Support function numbers 1 through 10 are reserved for the BRIN internal functions, so the SQL level functions start with number 11. Support function number 11 is the main function required to build the index. It should accept two arguments with the same data type as the operator class, and return the union of them. The inclusion operator class can store union values with different data types if it is defined with the STORAGE parameter. The return value of the union function should match the STORAGE data type.

Support function numbers 12 and 14 are provided to support irregularities of built-in data types. Function number 12 is used to support network addresses from different families which are not mergeable. Function number 14 is used to support empty ranges. Function number 13 is an optional but recommended one, which allows the new value to be checked before it is passed to the union function. As the BRIN framework can shortcut some operations when the union is not changed, using this function can improve index performance.

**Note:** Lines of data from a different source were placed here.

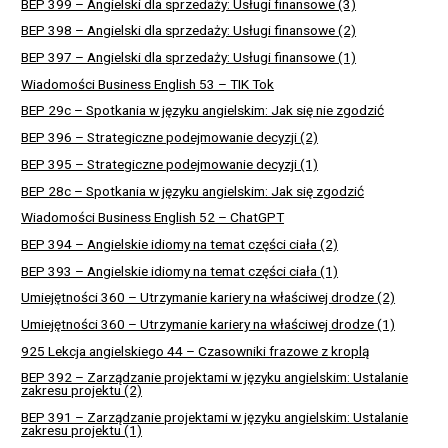
BEP 399 – Angielski dla sprzedaży: Usługi finansowe (3)
BEP 398 – Angielski dla sprzedaży: Usługi finansowe (2)
BEP 397 – Angielski dla sprzedaży: Usługi finansowe (1)
Wiadomości Business English 53 – TIK Tok
BEP 29c – Spotkania w języku angielskim: Jak się nie zgodzić
BEP 396 – Strategiczne podejmowanie decyzji (2)
BEP 395 – Strategiczne podejmowanie decyzji (1)
BEP 28c – Spotkania w języku angielskim: Jak się zgodzić
Wiadomości Business English 52 – ChatGPT
BEP 394 – Angielskie idiomy na temat części ciała (2)
BEP 393 – Angielskie idiomy na temat części ciała (1)
Umiejętności 360 – Utrzymanie kariery na właściwej drodze (2)
Umiejętności 360 – Utrzymanie kariery na właściwej drodze (1)
925 Lekcja angielskiego 44 – Czasowniki frazowe z kroplą
BEP 392 – Zarządzanie projektami w języku angielskim: Ustalanie
zakresu projektu (2)
BEP 391 – Zarządzanie projektami w języku angielskim: Ustalanie
zakresu projektu (1)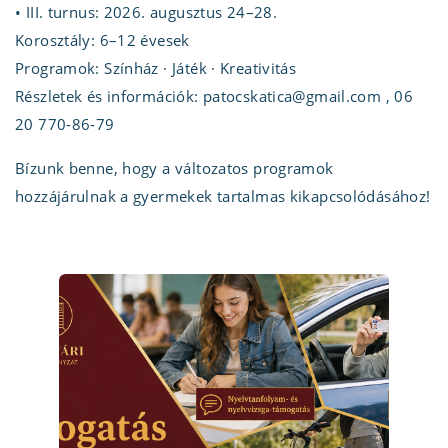
• III. turnus: 2026. augusztus 24–28.
Korosztály: 6–12 évesek
Programok: Színház · Játék · Kreativitás
Részletek és információk: patocskatica@gmail.com , 06
20 770-86-79
Bízunk benne, hogy a változatos programok
hozzájárulnak a gyermekek tartalmas kikapcsolódásához!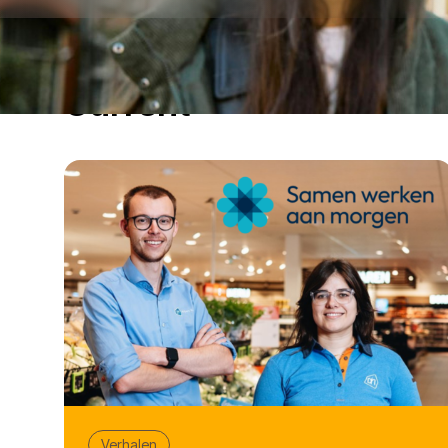
Current
Verhalen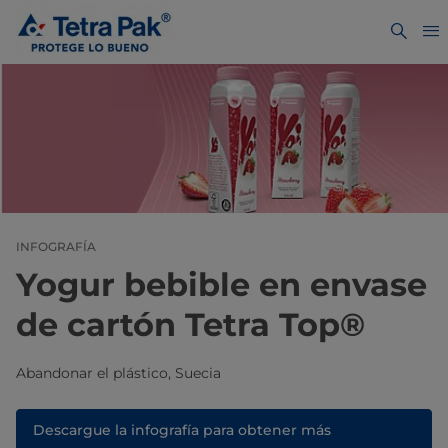
INFOGRAFÍA
Yogur bebible en envase
de cartón Tetra Top®
Abandonar el plástico, Suecia
Descargue la infografía para obtener más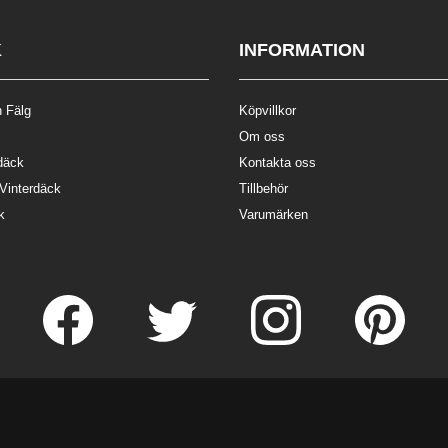
K
INFORMATION
 Fälg
Köpvillkor
Om oss
däck
Kontakta oss
 Vinterdäck
Tillbehör
k
Varumärken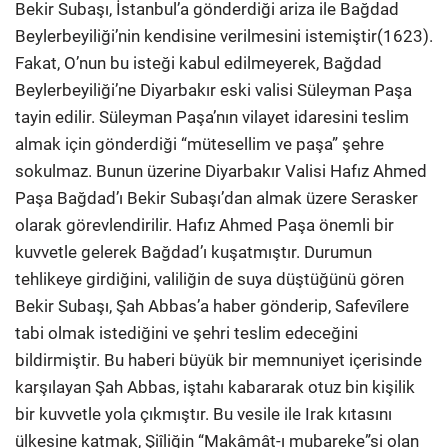
Bekir Subaşı, İstanbul’a gönderdiği ariza ile Bağdad
Beylerbeyiliği’nin kendisine verilmesini istemiştir(1623).
Fakat, O’nun bu isteği kabul edilmeyerek, Bağdad
Beylerbeyiliği’ne Diyarbakır eski valisi Süleyman Paşa
tayin edilir. Süleyman Paşa’nın vilayet idaresini teslim
almak için gönderdiği “mütesellim ve paşa” şehre
sokulmaz. Bunun üzerine Diyarbakır Valisi Hafız Ahmed
Paşa Bağdad’ı Bekir Subaşı’dan almak üzere Serasker
olarak görevlendirilir. Hafız Ahmed Paşa önemli bir
kuvvetle gelerek Bağdad’ı kuşatmıştır. Durumun
tehlikeye girdiğini, valiliğin de suya düştüğünü gören
Bekir Subaşı, Şah Abbas’a haber gönderip, Safevîlere
tabi olmak istediğini ve şehri teslim edeceğini
bildirmiştir. Bu haberi büyük bir memnuniyet içerisinde
karşılayan Şah Abbas, iştahı kabararak otuz bin kişilik
bir kuvvetle yola çıkmıştır. Bu vesile ile Irak kıtasını
ülkesine katmak, Şiîliğin “Makâmât-ı mubareke”si olan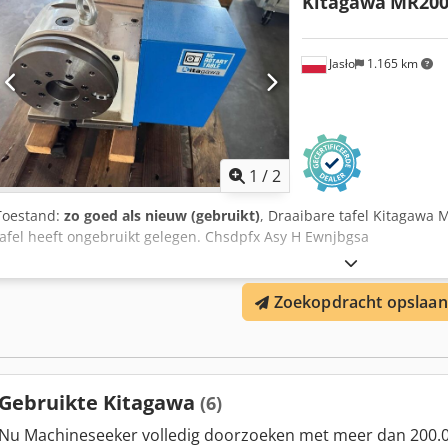
Kitagawa
MR200
Jasło
1.165 km
1
/
2
Toestand:
zo goed als nieuw (gebruikt)
, Draaibare tafel Kitagawa 
tafel heeft ongebruikt gelegen. Chsdpfx Asy H Ewnjbgsa
Zoekopdracht opslaan
Gebruikte Kitagawa
(6)
Nu Machineseeker volledig doorzoeken met meer dan 200.0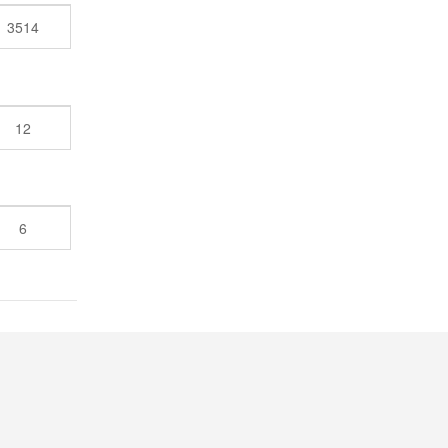
3514
12
6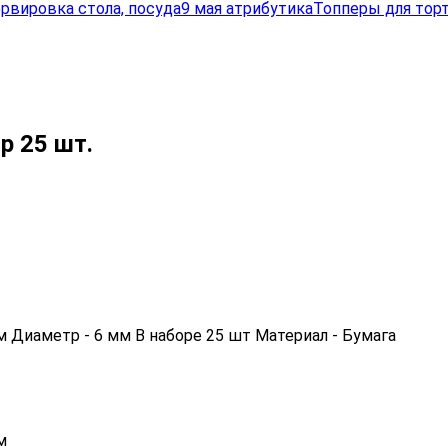
рвировка стола, посуда
9 мая атрибутика
Топперы для торт
р 25 шт.
см Диаметр - 6 мм В наборе 25 шт Материал - Бумага
м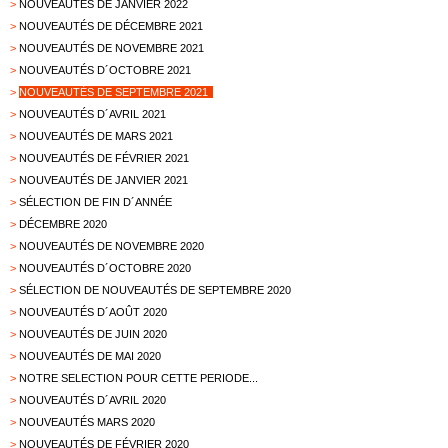
>
NOUVEAUTÉS DE JANVIER 2022
>
NOUVEAUTÉS DE DÉCEMBRE 2021
>
NOUVEAUTÉS DE NOVEMBRE 2021
>
NOUVEAUTÉS D´OCTOBRE 2021
>
NOUVEAUTÉS DE SEPTEMBRE 2021
>
NOUVEAUTÉS D´AVRIL 2021
>
NOUVEAUTÉS DE MARS 2021
>
NOUVEAUTÉS DE FÉVRIER 2021
>
NOUVEAUTÉS DE JANVIER 2021
>
SÉLECTION DE FIN D´ANNÉE
>
DÉCEMBRE 2020
>
NOUVEAUTÉS DE NOVEMBRE 2020
>
NOUVEAUTÉS D´OCTOBRE 2020
>
SÉLECTION DE NOUVEAUTÉS DE SEPTEMBRE 2020
>
NOUVEAUTÉS D´AOÛT 2020
>
NOUVEAUTÉS DE JUIN 2020
>
NOUVEAUTÉS DE MAI 2020
>
NOTRE SELECTION POUR CETTE PERIODE...
>
NOUVEAUTÉS D´AVRIL 2020
>
NOUVEAUTÉS MARS 2020
>
NOUVEAUTÉS DE FÉVRIER 2020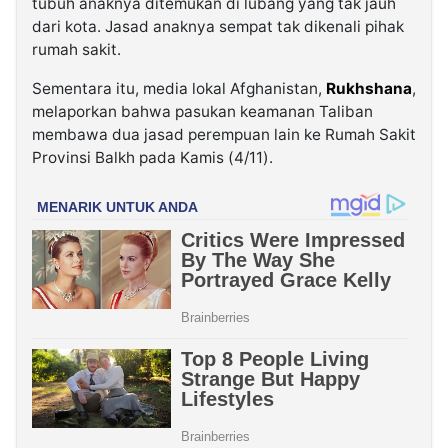
tubuh anaknya ditemukan di lubang yang tak jauh
dari kota. Jasad anaknya sempat tak dikenali pihak
rumah sakit.
Sementara itu, media lokal Afghanistan,
Rukhshana
,
melaporkan bahwa pasukan keamanan Taliban
membawa dua jasad perempuan lain ke Rumah Sakit
Provinsi Balkh pada Kamis (4/11).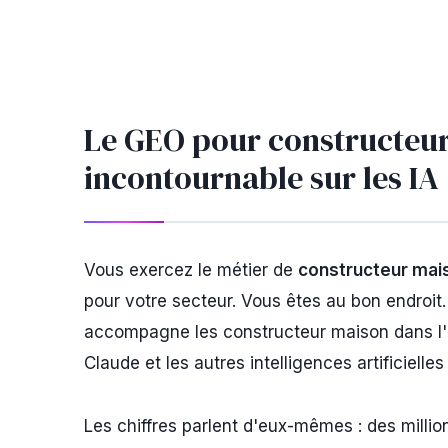
Le GEO pour constructeur
incontournable sur les IA
Vous exercez le métier de
constructeur mai
pour votre secteur. Vous êtes au bon endroit
accompagne les constructeur maison dans l'opt
Claude et les autres intelligences artificielle
Les chiffres parlent d'eux-mêmes : des milli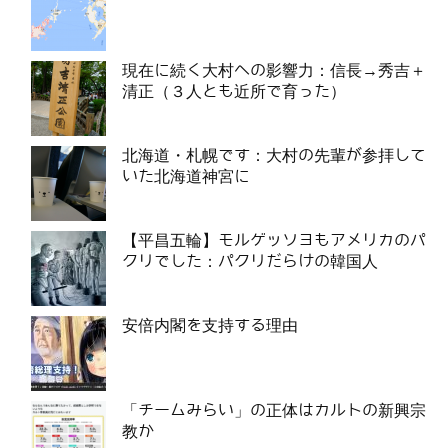
現在に続く大村への影響力：信長→秀吉＋
清正（３人とも近所で育った）
北海道・札幌です：大村の先輩が参拝して
いた北海道神宮に
【平昌五輪】モルゲッソヨもアメリカのパ
クリでした：パクリだらけの韓国人
安倍内閣を支持する理由
「チームみらい」の正体はカルトの新興宗
教か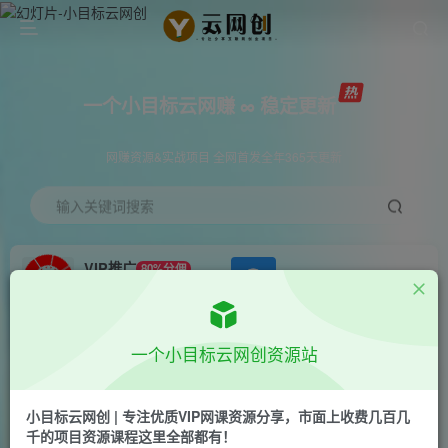
一个小目标云网赚 ∞ 稳定更新
网赚资源&实战项目 全网首发全年365天更新
输入关键词搜索
VIP推广
80%分佣
APP下载
GO
会员专属推广链接
首页
创业课程
会员专属
正文
一个小目标云网创资源站
（7042期）2023年最新抖音小店精细化-店群实操
社群（35节课+资料包）
小目标云网创 | 专注优质VIP网课资源分享，市面上收费几百几
千的项目资源课程这里全部都有！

Both minmax and inclusion operator classes support cross-data-type operators, though with these the dependencies become more complicated. The minmax operator class requires a full set of operators to be defined with both arguments having the same data type. It allows additional data types to be supported by defining extra sets of operators. Inclusion operator class operator strategies are dependent on another operator strategy as shown in Table 63.3, or the same operator strategy as themselves. They require the dependency operator to be defined with the STORAGE data type as the left-hand-side argument and the other supported data type to be the right-hand-side argument of the supported operator. See float4_minmax_ops as an example of minmax, and box_inclusion_ops as an example of inclusion.